Other medical treatments
Intranasal cromolyn is not absorbed through the mucosal surface and is thought to have excellent safety. It was previously considered to be a first-line therapy for AR. However, inhaled corticosteroids have recently been considered to have similar safety but more efficacy than intranasal cromolyn. For patients who are not candidates for corticosteroids, intranasal cromolyn is a good alternative.
Allergen-specific immunotherapy is clinically useful for improving the symptoms of AR by inducing a state of immunological tolerance. Although it is considered safe to continue immunotherapy during pregnancy, increasing the dose or starting immunotherapy during pregnancy is not recommended because systemic reactions may occur .

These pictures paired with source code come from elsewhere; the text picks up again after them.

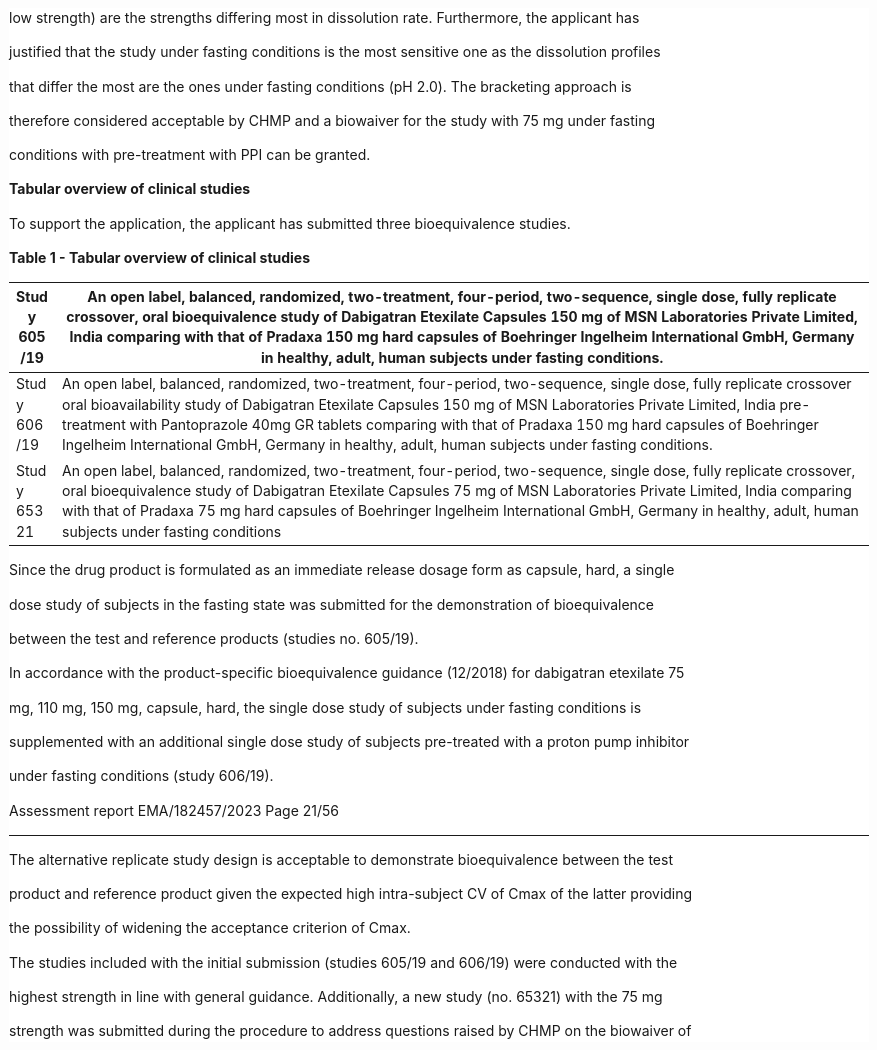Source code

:low strength) are the strengths differing most in dissolution rate. Furthermore, the applicant has

justified that the study under fasting conditions is the most sensitive one as the dissolution profiles

that differ the most are the ones under fasting conditions (pH 2.0). The bracketing approach is

therefore considered acceptable by CHMP and a biowaiver for the study with 75 mg under fasting

conditions with pre-treatment with PPI can be granted.

**Tabular overview of clinical studies**

To support the application, the applicant has submitted three bioequivalence studies.

**Table 1 - Tabular overview of clinical studies**

|Study 605/19|An open label, balanced, randomized, two-treatment, four-period, two-sequence, single dose, fully replicate crossover, oral bioequivalence study of Dabigatran Etexilate Capsules 150 mg of MSN Laboratories Private Limited, India comparing with that of Pradaxa 150 mg hard capsules of Boehringer Ingelheim International GmbH, Germany in healthy, adult, human subjects under fasting conditions.|
|---|---|
|Study 606/19|An open label, balanced, randomized, two-treatment, four-period, two-sequence, single dose, fully replicate crossover oral bioavailability study of Dabigatran Etexilate Capsules 150 mg of MSN Laboratories Private Limited, India pre- treatment with Pantoprazole 40mg GR tablets comparing with that of Pradaxa 150 mg hard capsules of Boehringer Ingelheim International GmbH, Germany in healthy, adult, human subjects under fasting conditions.|
|Study 65321|An open label, balanced, randomized, two-treatment, four-period, two-sequence, single dose, fully replicate crossover, oral bioequivalence study of Dabigatran Etexilate Capsules 75 mg of MSN Laboratories Private Limited, India comparing with that of Pradaxa 75 mg hard capsules of Boehringer Ingelheim International GmbH, Germany in healthy, adult, human subjects under fasting conditions|



Since the drug product is formulated as an immediate release dosage form as capsule, hard, a single

dose study of subjects in the fasting state was submitted for the demonstration of bioequivalence

between the test and reference products (studies no. 605/19).


In accordance with the product-specific bioequivalence guidance (12/2018) for dabigatran etexilate 75

mg, 110 mg, 150 mg, capsule, hard, the single dose study of subjects under fasting conditions is

supplemented with an additional single dose study of subjects pre-treated with a proton pump inhibitor

under fasting conditions (study 606/19).

Assessment report
EMA/182457/2023 Page 21/56


-----

The alternative replicate study design is acceptable to demonstrate bioequivalence between the test

product and reference product given the expected high intra-subject CV of Cmax of the latter providing

the possibility of widening the acceptance criterion of Cmax.

The studies included with the initial submission (studies 605/19 and 606/19) were conducted with the

highest strength in line with general guidance. Additionally, a new study (no. 65321) with the 75 mg

strength was submitted during the procedure to address questions raised by CHMP on the biowaiver of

Although AR is not a life-threatening disease, it may have detrimental effects on the patient's QOL. In addition, correct treatment of AR is important for controlling concomitant asthma. Inhaled corticosteroids, antihistamines, leukotriene receptor antagonists, nasal decongestant sprays, intranasal cromolyn, and immunotherapy have not been associated with increased incidences of human malformations. However, the long-term physical, psychological, and developmental effects on children have not been well studied. Inhaled corticosteroids are recommended as a first-line therapy during pregnancy because of their therapeutic effectiveness, low absorption into the maternal circulation, lack of reported adverse effects, and long marketing history.